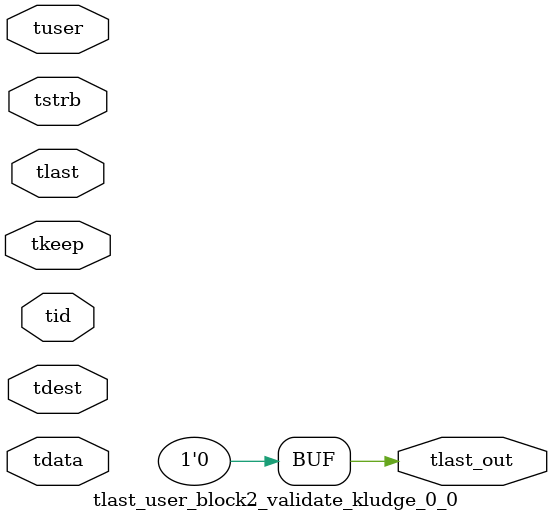
<source format=v>


`timescale 1ps/1ps

module tlast_user_block2_validate_kludge_0_0 #
(
parameter C_S_AXIS_TID_WIDTH   = 1,
parameter C_S_AXIS_TUSER_WIDTH = 0,
parameter C_S_AXIS_TDATA_WIDTH = 0,
parameter C_S_AXIS_TDEST_WIDTH = 0
)
(
input  [(C_S_AXIS_TID_WIDTH   == 0 ? 1 : C_S_AXIS_TID_WIDTH)-1:0       ] tid,
input  [(C_S_AXIS_TDATA_WIDTH == 0 ? 1 : C_S_AXIS_TDATA_WIDTH)-1:0     ] tdata,
input  [(C_S_AXIS_TUSER_WIDTH == 0 ? 1 : C_S_AXIS_TUSER_WIDTH)-1:0     ] tuser,
input  [(C_S_AXIS_TDEST_WIDTH == 0 ? 1 : C_S_AXIS_TDEST_WIDTH)-1:0     ] tdest,
input  [(C_S_AXIS_TDATA_WIDTH/8)-1:0 ] tkeep,
input  [(C_S_AXIS_TDATA_WIDTH/8)-1:0 ] tstrb,
input  [0:0]                                                             tlast,
output                                                                   tlast_out
);

assign tlast_out = {1'b0};

endmodule


</source>
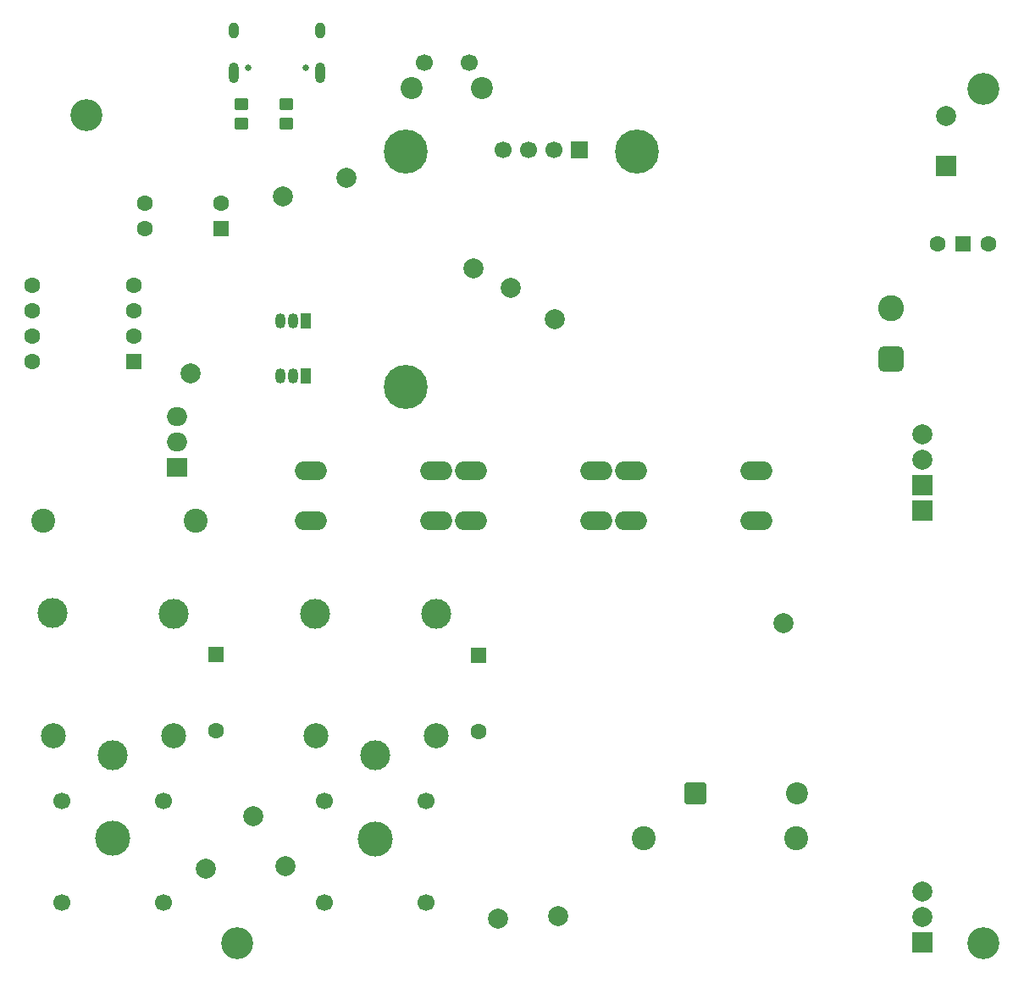
<source format=gbr>
%TF.GenerationSoftware,KiCad,Pcbnew,9.0.6*%
%TF.CreationDate,2026-01-02T13:15:05-05:00*%
%TF.ProjectId,Ionto,496f6e74-6f2e-46b6-9963-61645f706362,rev?*%
%TF.SameCoordinates,Original*%
%TF.FileFunction,Soldermask,Bot*%
%TF.FilePolarity,Negative*%
%FSLAX46Y46*%
G04 Gerber Fmt 4.6, Leading zero omitted, Abs format (unit mm)*
G04 Created by KiCad (PCBNEW 9.0.6) date 2026-01-02 13:15:05*
%MOMM*%
%LPD*%
G01*
G04 APERTURE LIST*
G04 Aperture macros list*
%AMRoundRect*
0 Rectangle with rounded corners*
0 $1 Rounding radius*
0 $2 $3 $4 $5 $6 $7 $8 $9 X,Y pos of 4 corners*
0 Add a 4 corners polygon primitive as box body*
4,1,4,$2,$3,$4,$5,$6,$7,$8,$9,$2,$3,0*
0 Add four circle primitives for the rounded corners*
1,1,$1+$1,$2,$3*
1,1,$1+$1,$4,$5*
1,1,$1+$1,$6,$7*
1,1,$1+$1,$8,$9*
0 Add four rect primitives between the rounded corners*
20,1,$1+$1,$2,$3,$4,$5,0*
20,1,$1+$1,$4,$5,$6,$7,0*
20,1,$1+$1,$6,$7,$8,$9,0*
20,1,$1+$1,$8,$9,$2,$3,0*%
G04 Aperture macros list end*
%ADD10C,3.200000*%
%ADD11C,2.600000*%
%ADD12C,4.400000*%
%ADD13O,3.200000X1.900000*%
%ADD14C,1.700000*%
%ADD15C,3.500000*%
%ADD16RoundRect,0.250000X0.550000X0.550000X-0.550000X0.550000X-0.550000X-0.550000X0.550000X-0.550000X0*%
%ADD17C,1.600000*%
%ADD18R,1.050000X1.500000*%
%ADD19O,1.050000X1.500000*%
%ADD20RoundRect,0.650000X0.650000X-0.650000X0.650000X0.650000X-0.650000X0.650000X-0.650000X-0.650000X0*%
%ADD21R,1.700000X1.700000*%
%ADD22C,2.200000*%
%ADD23R,2.000000X1.905000*%
%ADD24O,2.000000X1.905000*%
%ADD25C,3.000000*%
%ADD26C,2.500000*%
%ADD27RoundRect,0.249999X-0.850001X-0.850001X0.850001X-0.850001X0.850001X0.850001X-0.850001X0.850001X0*%
%ADD28R,2.000000X2.000000*%
%ADD29C,2.000000*%
%ADD30C,2.400000*%
%ADD31RoundRect,0.250000X-0.550000X0.550000X-0.550000X-0.550000X0.550000X-0.550000X0.550000X0.550000X0*%
%ADD32C,0.650000*%
%ADD33O,1.000000X2.100000*%
%ADD34O,1.000000X1.600000*%
%ADD35R,1.500000X1.500000*%
%ADD36RoundRect,0.250000X0.450000X-0.350000X0.450000X0.350000X-0.450000X0.350000X-0.450000X-0.350000X0*%
G04 APERTURE END LIST*
D10*
%TO.C,REF\u002A\u002A*%
X38300000Y-108260000D03*
%TD*%
D11*
%TO.C,H1*%
X78214000Y-29020000D03*
D12*
X78214000Y-29020000D03*
%TD*%
D13*
%TO.C,SW5*%
X45650000Y-61010000D03*
X58150000Y-61010000D03*
X45650000Y-66010000D03*
X58150000Y-66010000D03*
%TD*%
D14*
%TO.C,J5*%
X46990000Y-104170000D03*
X57150000Y-104170000D03*
X46990000Y-94010000D03*
X57150000Y-94010000D03*
D15*
X52070000Y-97810000D03*
%TD*%
D16*
%TO.C,U5*%
X27980000Y-50070000D03*
D17*
X27980000Y-47530000D03*
X27980000Y-44990000D03*
X27980000Y-42450000D03*
X17820000Y-42450000D03*
X17820000Y-44990000D03*
X17820000Y-47530000D03*
X17820000Y-50070000D03*
%TD*%
D18*
%TO.C,Q1*%
X45110000Y-51510000D03*
D19*
X43840000Y-51510000D03*
X42570000Y-51510000D03*
%TD*%
D20*
%TO.C,J1*%
X103650000Y-49800000D03*
D11*
X103650000Y-44720000D03*
%TD*%
D18*
%TO.C,Q2*%
X45150000Y-46010000D03*
D19*
X43880000Y-46010000D03*
X42610000Y-46010000D03*
%TD*%
D13*
%TO.C,SW4*%
X61650000Y-61010000D03*
X74150000Y-61010000D03*
X61650000Y-66010000D03*
X74150000Y-66010000D03*
%TD*%
D10*
%TO.C,REF\u002A\u002A*%
X112900000Y-108260000D03*
%TD*%
D21*
%TO.C,J2*%
X72497000Y-28860000D03*
D14*
X69957000Y-28860000D03*
X67417000Y-28860000D03*
X64877000Y-28860000D03*
%TD*%
D10*
%TO.C,REF\u002A\u002A*%
X112900000Y-22760000D03*
%TD*%
%TO.C,REF\u002A\u002A*%
X23200000Y-25460000D03*
%TD*%
D13*
%TO.C,SW3*%
X77650000Y-61010000D03*
X90150000Y-61010000D03*
X77650000Y-66010000D03*
X90150000Y-66010000D03*
%TD*%
D22*
%TO.C,SW2*%
X55749000Y-22701000D03*
X62749000Y-22701000D03*
D14*
X56999000Y-20201000D03*
X61499000Y-20201000D03*
%TD*%
D23*
%TO.C,Q3*%
X32300000Y-60650000D03*
D24*
X32300000Y-58110000D03*
X32300000Y-55570000D03*
%TD*%
D25*
%TO.C,K1*%
X25850000Y-89410000D03*
D26*
X31900000Y-87460000D03*
D25*
X31900000Y-75260000D03*
X19850000Y-75210000D03*
D26*
X19900000Y-87460000D03*
%TD*%
D11*
%TO.C,H3*%
X55114000Y-52580000D03*
D12*
X55114000Y-52580000D03*
%TD*%
D27*
%TO.C,D4*%
X84070000Y-93260000D03*
D22*
X94230000Y-93260000D03*
%TD*%
D28*
%TO.C,BZ1*%
X109150000Y-30510000D03*
D29*
X109150000Y-25510000D03*
%TD*%
D25*
%TO.C,K2*%
X52100000Y-89460000D03*
D26*
X58150000Y-87510000D03*
D25*
X58150000Y-75310000D03*
X46100000Y-75260000D03*
D26*
X46150000Y-87510000D03*
%TD*%
D30*
%TO.C,R12*%
X94150000Y-97760000D03*
X78910000Y-97760000D03*
%TD*%
D31*
%TO.C,D2*%
X36150000Y-79340000D03*
D17*
X36150000Y-86960000D03*
%TD*%
D14*
%TO.C,J4*%
X20740000Y-104120000D03*
X30900000Y-104120000D03*
X20740000Y-93960000D03*
X30900000Y-93960000D03*
D15*
X25820000Y-97760000D03*
%TD*%
D30*
%TO.C,R11*%
X34150000Y-66000000D03*
X18910000Y-66000000D03*
%TD*%
D29*
%TO.C,U4*%
X106800000Y-57310000D03*
X106800000Y-59850000D03*
D28*
X106800000Y-62390000D03*
X106800000Y-64930000D03*
D29*
X106800000Y-103030000D03*
X106800000Y-105570000D03*
D28*
X106800000Y-108110000D03*
%TD*%
D11*
%TO.C,H2*%
X55114000Y-29020000D03*
D12*
X55114000Y-29020000D03*
%TD*%
D32*
%TO.C,J3*%
X45140000Y-20670000D03*
X39360000Y-20670000D03*
D33*
X46570000Y-21170000D03*
D34*
X46570000Y-16990000D03*
D33*
X37930000Y-21170000D03*
D34*
X37930000Y-16990000D03*
%TD*%
D31*
%TO.C,D3*%
X62400000Y-79450000D03*
D17*
X62400000Y-87070000D03*
%TD*%
D35*
%TO.C,SW1*%
X110860000Y-38260000D03*
D17*
X113400000Y-38260000D03*
X108320000Y-38260000D03*
%TD*%
D16*
%TO.C,U6*%
X36650000Y-36800000D03*
D17*
X36650000Y-34260000D03*
X29030000Y-34260000D03*
X29030000Y-36800000D03*
%TD*%
D29*
%TO.C,TP4*%
X43150000Y-100510000D03*
%TD*%
%TO.C,TP2*%
X39900000Y-95510000D03*
%TD*%
D36*
%TO.C,R3*%
X38700000Y-26300000D03*
X38700000Y-24300000D03*
%TD*%
D29*
%TO.C,TP11*%
X61900000Y-40760000D03*
%TD*%
D36*
%TO.C,R2*%
X43200000Y-26300000D03*
X43200000Y-24300000D03*
%TD*%
D29*
%TO.C,TP3*%
X35150000Y-100760000D03*
%TD*%
%TO.C,TP10*%
X49200000Y-31660000D03*
%TD*%
%TO.C,TP5*%
X92900000Y-76260000D03*
%TD*%
%TO.C,TP7*%
X65600000Y-42660000D03*
%TD*%
%TO.C,TP12*%
X64400000Y-105760000D03*
%TD*%
%TO.C,TP6*%
X33650000Y-51260000D03*
%TD*%
%TO.C,TP1*%
X70400000Y-105510000D03*
%TD*%
%TO.C,TP9*%
X42900000Y-33510000D03*
%TD*%
%TO.C,TP8*%
X70000000Y-45860000D03*
%TD*%
M02*

</source>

◆ Task: Each line above that has "corners" adds one to the count; say the final count with no other text.

◆ Response to the exercise: 5